It seems plausible to me that there could be models capable enough to realize they should hide some capabilities, but not so capable that they tile the universe in paperclips. The right-hand side of the graph is meant to reflect such a model.
A model that attempts deceptive alignment but fails because it is not competent at deceptive capabilities is a model that aimed at a goal (“preserve my values until deployment, then achieve them”) but failed. In this scenario it doesn’t gain anything, but (from its perspective) the action has positive EV.
If the AI thinks it has a descent shot at this, it must already be pretty smart. Does a world where an AI tried to take over and almost succeeded look pretty normal? Or is this a thing where the AI thinks it has a 1 in a trillion chance, and tries anyway?

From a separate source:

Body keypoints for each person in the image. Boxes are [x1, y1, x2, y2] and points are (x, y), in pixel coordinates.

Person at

It seems plausible to me that there could be models capable enough to realize they should hide some capabilities, but not so capable that they tile the universe in paperclips. The right-hand side of the graph is meant to reflect such a model.

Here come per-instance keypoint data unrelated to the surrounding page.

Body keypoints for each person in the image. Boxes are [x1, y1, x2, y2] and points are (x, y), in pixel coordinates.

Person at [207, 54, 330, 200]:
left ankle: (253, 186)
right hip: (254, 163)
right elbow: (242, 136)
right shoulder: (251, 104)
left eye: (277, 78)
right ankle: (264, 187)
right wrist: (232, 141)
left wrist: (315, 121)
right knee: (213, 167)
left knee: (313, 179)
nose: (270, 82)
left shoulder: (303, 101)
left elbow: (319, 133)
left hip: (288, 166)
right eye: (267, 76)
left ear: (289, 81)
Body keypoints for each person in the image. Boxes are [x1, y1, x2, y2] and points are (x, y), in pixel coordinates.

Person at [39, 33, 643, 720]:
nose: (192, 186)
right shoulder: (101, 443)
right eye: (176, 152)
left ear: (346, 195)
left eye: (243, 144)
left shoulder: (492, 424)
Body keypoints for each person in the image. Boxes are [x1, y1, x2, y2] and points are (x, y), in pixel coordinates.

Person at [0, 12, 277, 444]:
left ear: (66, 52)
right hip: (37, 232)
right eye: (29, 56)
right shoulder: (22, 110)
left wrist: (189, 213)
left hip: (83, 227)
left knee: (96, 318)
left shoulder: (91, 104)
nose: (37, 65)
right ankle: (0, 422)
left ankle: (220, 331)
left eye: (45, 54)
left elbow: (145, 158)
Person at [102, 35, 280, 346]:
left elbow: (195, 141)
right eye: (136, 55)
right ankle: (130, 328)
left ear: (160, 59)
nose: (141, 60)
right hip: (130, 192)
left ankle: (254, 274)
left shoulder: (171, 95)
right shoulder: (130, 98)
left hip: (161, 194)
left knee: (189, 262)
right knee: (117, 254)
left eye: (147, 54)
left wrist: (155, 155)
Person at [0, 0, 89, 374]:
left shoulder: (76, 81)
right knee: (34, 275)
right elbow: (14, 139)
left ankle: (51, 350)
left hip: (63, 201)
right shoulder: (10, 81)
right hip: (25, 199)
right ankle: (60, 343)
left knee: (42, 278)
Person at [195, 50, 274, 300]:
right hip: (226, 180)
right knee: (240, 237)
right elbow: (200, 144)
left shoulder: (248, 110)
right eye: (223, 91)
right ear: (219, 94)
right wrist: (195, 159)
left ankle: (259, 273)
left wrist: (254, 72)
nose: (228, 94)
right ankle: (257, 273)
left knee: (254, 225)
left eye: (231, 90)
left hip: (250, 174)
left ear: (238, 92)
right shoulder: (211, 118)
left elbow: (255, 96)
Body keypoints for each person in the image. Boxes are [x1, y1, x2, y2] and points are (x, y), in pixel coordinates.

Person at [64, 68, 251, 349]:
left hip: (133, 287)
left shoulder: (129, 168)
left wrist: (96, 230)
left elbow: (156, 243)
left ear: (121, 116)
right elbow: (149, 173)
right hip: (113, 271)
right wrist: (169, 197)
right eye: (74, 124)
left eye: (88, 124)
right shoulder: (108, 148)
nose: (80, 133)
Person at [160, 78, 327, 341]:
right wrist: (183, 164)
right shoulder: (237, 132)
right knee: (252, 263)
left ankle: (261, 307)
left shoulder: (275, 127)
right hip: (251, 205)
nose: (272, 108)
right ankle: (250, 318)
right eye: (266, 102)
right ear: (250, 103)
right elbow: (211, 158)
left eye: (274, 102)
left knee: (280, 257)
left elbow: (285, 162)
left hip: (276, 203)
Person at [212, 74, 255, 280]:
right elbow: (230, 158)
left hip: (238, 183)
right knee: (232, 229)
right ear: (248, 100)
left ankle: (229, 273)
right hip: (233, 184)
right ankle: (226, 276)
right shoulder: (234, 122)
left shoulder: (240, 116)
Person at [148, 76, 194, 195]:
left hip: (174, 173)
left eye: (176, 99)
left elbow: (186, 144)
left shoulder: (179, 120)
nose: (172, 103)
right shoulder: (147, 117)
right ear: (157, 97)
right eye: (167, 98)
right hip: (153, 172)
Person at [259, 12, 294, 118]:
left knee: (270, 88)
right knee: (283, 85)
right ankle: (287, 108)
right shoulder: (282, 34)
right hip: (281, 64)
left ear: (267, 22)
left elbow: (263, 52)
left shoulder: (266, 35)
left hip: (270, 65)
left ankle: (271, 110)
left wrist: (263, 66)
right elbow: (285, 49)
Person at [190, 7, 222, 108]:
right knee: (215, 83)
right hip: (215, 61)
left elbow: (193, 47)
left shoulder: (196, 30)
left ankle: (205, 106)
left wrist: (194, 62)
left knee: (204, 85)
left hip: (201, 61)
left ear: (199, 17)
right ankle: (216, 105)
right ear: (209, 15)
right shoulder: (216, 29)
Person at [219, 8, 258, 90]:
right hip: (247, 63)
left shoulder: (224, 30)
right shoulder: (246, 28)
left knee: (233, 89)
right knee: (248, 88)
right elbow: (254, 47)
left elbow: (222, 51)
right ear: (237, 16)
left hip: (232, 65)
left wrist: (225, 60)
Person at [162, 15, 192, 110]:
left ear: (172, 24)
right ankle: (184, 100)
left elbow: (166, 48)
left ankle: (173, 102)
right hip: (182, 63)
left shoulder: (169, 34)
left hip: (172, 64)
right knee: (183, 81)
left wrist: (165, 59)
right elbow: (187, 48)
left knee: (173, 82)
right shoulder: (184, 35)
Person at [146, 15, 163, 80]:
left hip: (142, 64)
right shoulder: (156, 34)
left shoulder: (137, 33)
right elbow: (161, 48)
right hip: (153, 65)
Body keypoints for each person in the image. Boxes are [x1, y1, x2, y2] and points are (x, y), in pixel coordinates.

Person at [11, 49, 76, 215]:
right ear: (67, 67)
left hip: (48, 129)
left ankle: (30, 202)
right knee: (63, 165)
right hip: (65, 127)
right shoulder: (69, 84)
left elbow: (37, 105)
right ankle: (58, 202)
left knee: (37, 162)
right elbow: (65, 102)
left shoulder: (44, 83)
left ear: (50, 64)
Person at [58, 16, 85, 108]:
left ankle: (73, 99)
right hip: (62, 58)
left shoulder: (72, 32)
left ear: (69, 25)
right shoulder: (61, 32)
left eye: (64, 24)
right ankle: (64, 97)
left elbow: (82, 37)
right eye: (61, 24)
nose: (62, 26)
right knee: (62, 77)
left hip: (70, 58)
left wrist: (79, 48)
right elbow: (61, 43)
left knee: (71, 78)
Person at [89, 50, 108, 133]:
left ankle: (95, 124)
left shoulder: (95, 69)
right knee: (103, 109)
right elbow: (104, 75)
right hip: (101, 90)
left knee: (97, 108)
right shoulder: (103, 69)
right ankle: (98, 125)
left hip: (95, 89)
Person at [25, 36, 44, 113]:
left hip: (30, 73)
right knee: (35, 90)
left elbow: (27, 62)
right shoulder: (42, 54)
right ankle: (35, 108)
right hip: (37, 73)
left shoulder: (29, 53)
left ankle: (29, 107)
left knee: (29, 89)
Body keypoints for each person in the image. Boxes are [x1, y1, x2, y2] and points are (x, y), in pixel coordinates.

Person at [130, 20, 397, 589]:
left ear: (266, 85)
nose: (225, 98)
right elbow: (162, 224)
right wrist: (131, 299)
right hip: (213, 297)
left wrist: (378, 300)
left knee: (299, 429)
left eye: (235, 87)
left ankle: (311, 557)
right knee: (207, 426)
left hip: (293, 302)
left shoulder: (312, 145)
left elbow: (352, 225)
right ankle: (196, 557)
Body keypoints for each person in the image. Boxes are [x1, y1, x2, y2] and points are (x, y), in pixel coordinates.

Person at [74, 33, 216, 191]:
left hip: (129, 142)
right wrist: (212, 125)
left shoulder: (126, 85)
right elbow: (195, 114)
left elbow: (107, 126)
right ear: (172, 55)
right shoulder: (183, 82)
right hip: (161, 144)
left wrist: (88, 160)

Maybe. What do the models gain by hiding?
A model that attempts deceptive alignment but fails because it is not competent at deceptive capabilities is a model that aimed at a goal (“preserve my values until deployment, then achieve them”) but failed. In this scenario it doesn’t gain anything, but (from its perspective) the action has positive EV.
If the AI thinks it has a descent shot at this, it must already be pretty smart. Does a world where an AI tried to take over and almost succeeded look pretty normal? Or is this a thing where the AI thinks it has a 1 in a trillion chance, and tries anyway?